WRITTEN EXERCISE
Please rewrite the lines of the data below with "scientific name" replaced by "species name" everywhere and everything else unchanged. Leave the pictures out of your answer.

LISTED RECORDS
↓

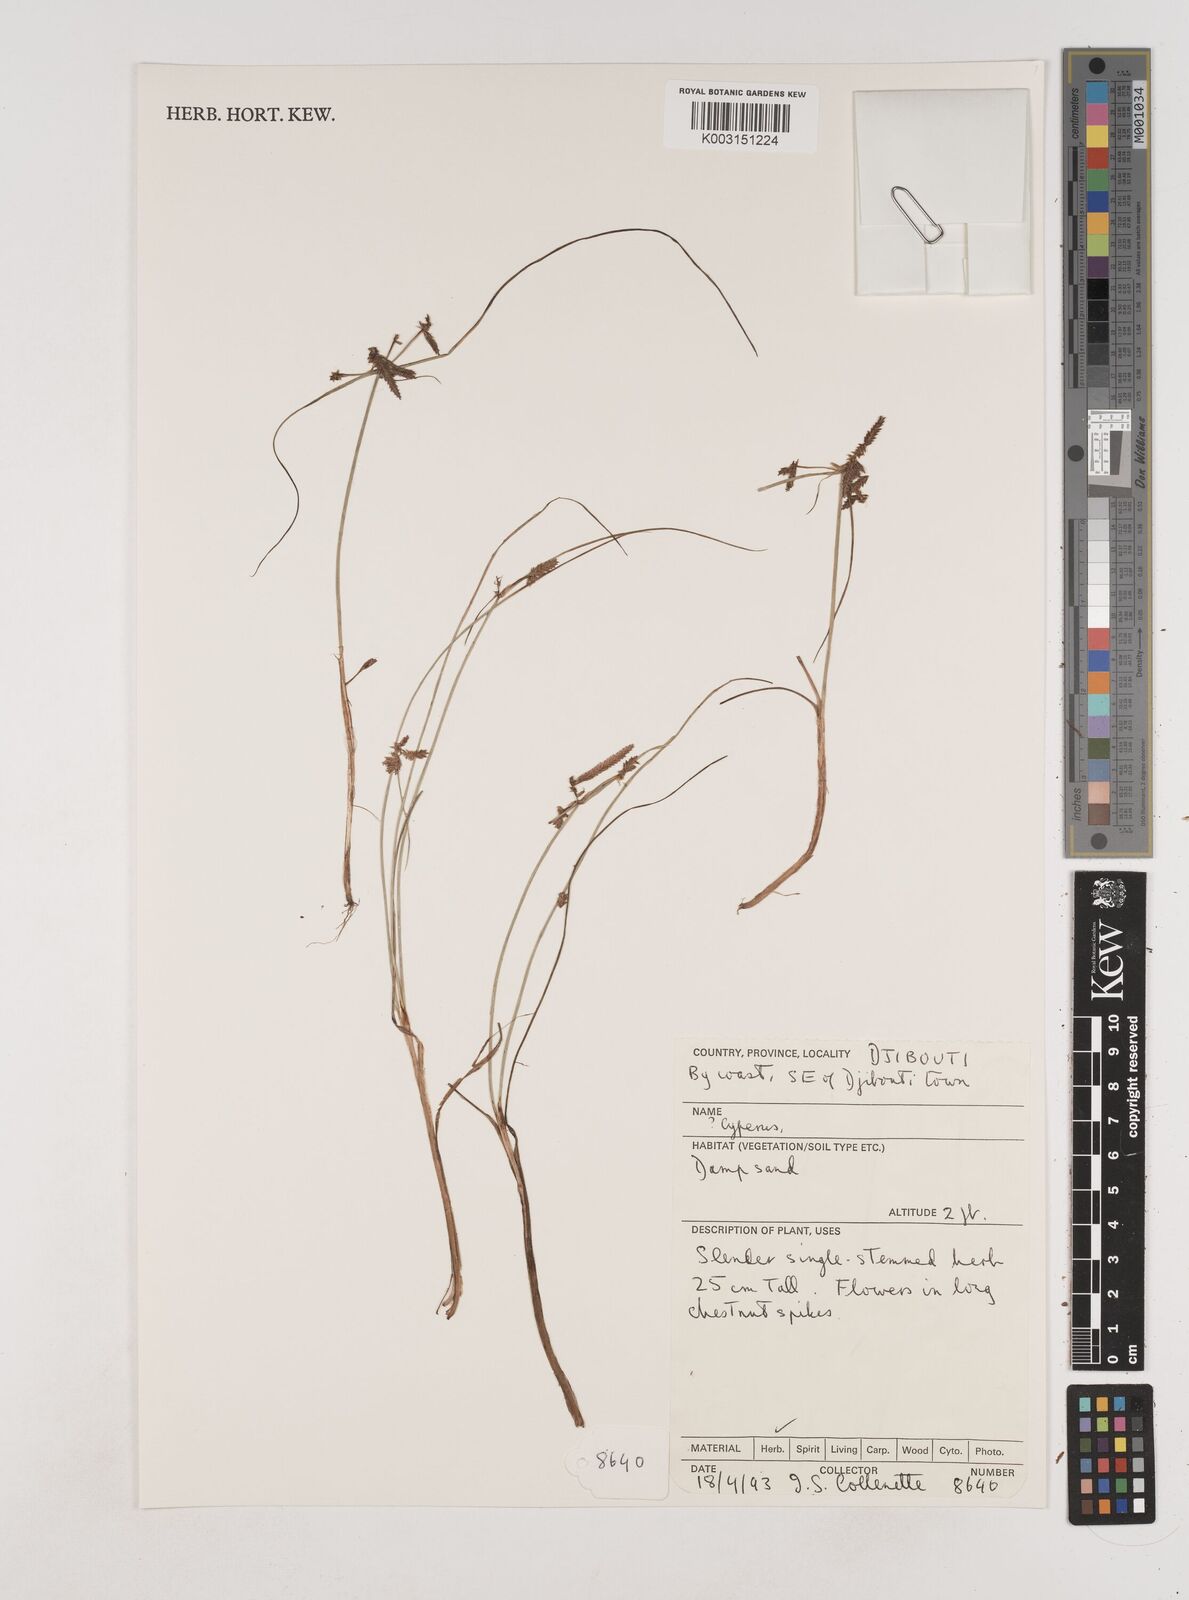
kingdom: Plantae
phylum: Tracheophyta
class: Liliopsida
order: Poales
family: Cyperaceae
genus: Cyperus
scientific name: Cyperus
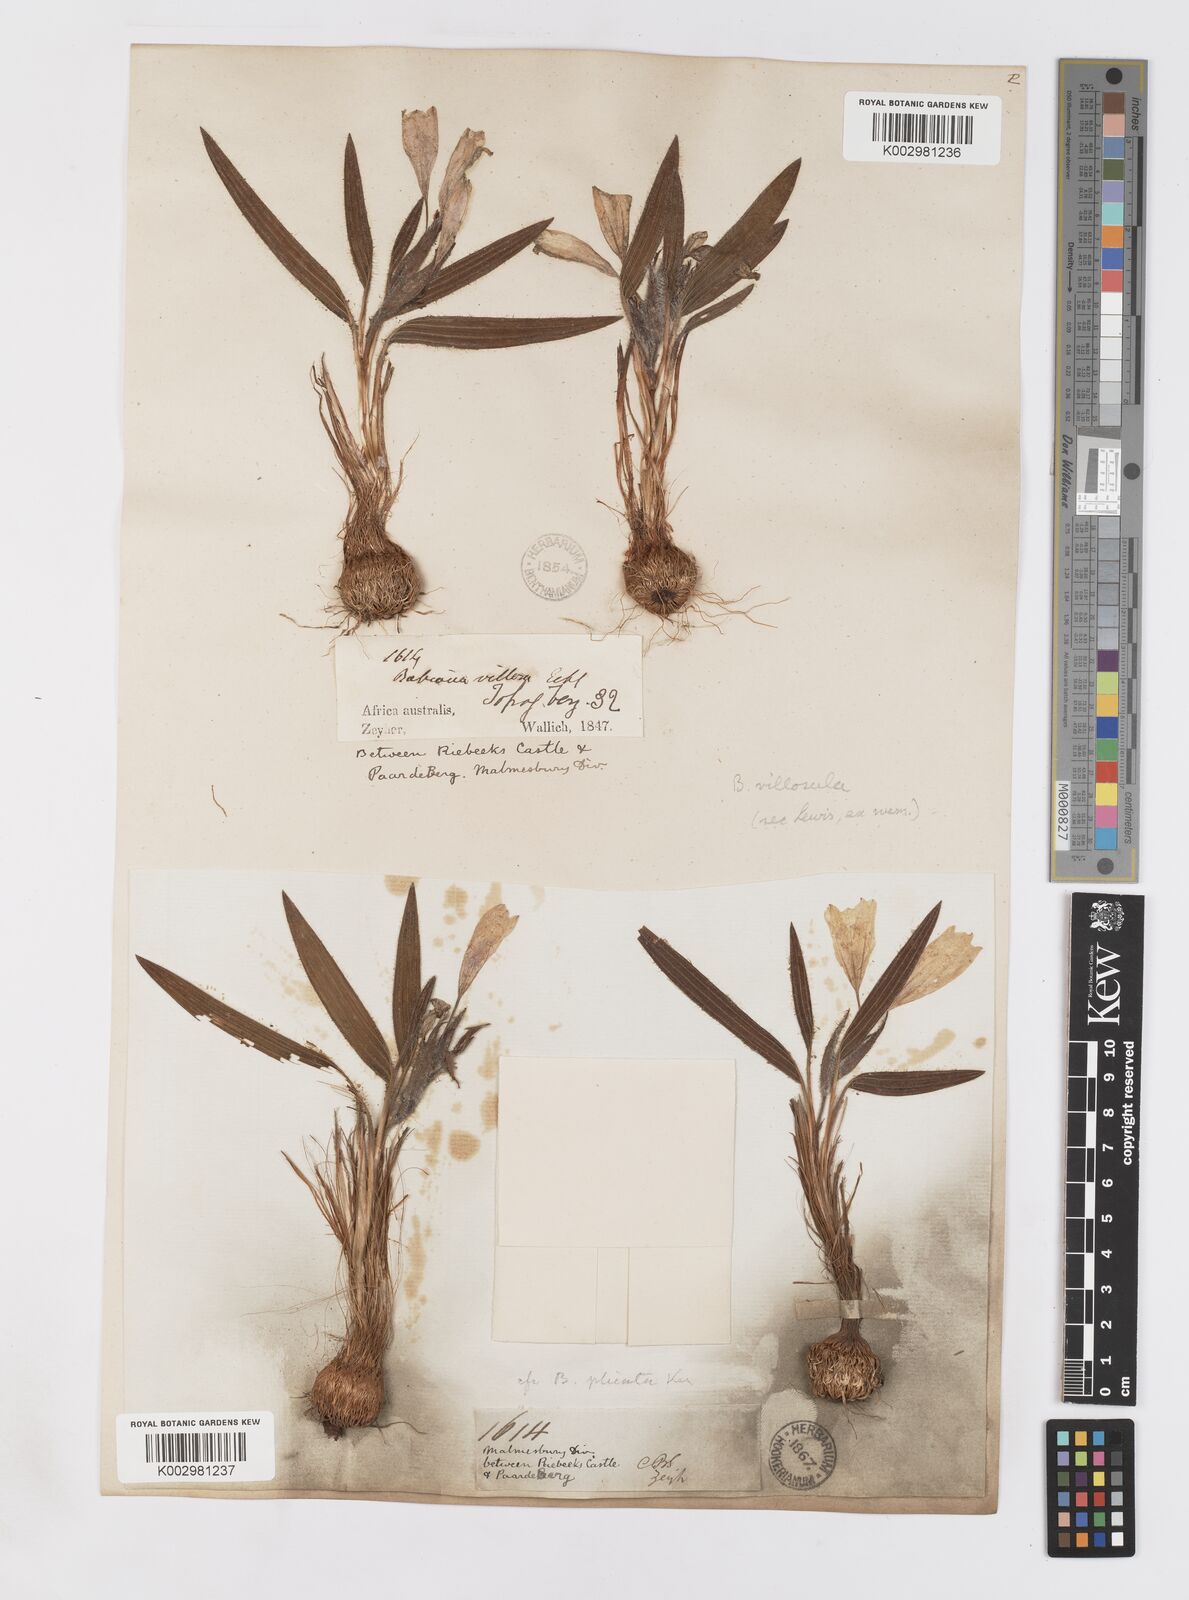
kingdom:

↑

THE REPLY
kingdom: Plantae
phylum: Tracheophyta
class: Liliopsida
order: Poales
family: Cyperaceae
genus: Cyperus
species name: Cyperus
kingdom:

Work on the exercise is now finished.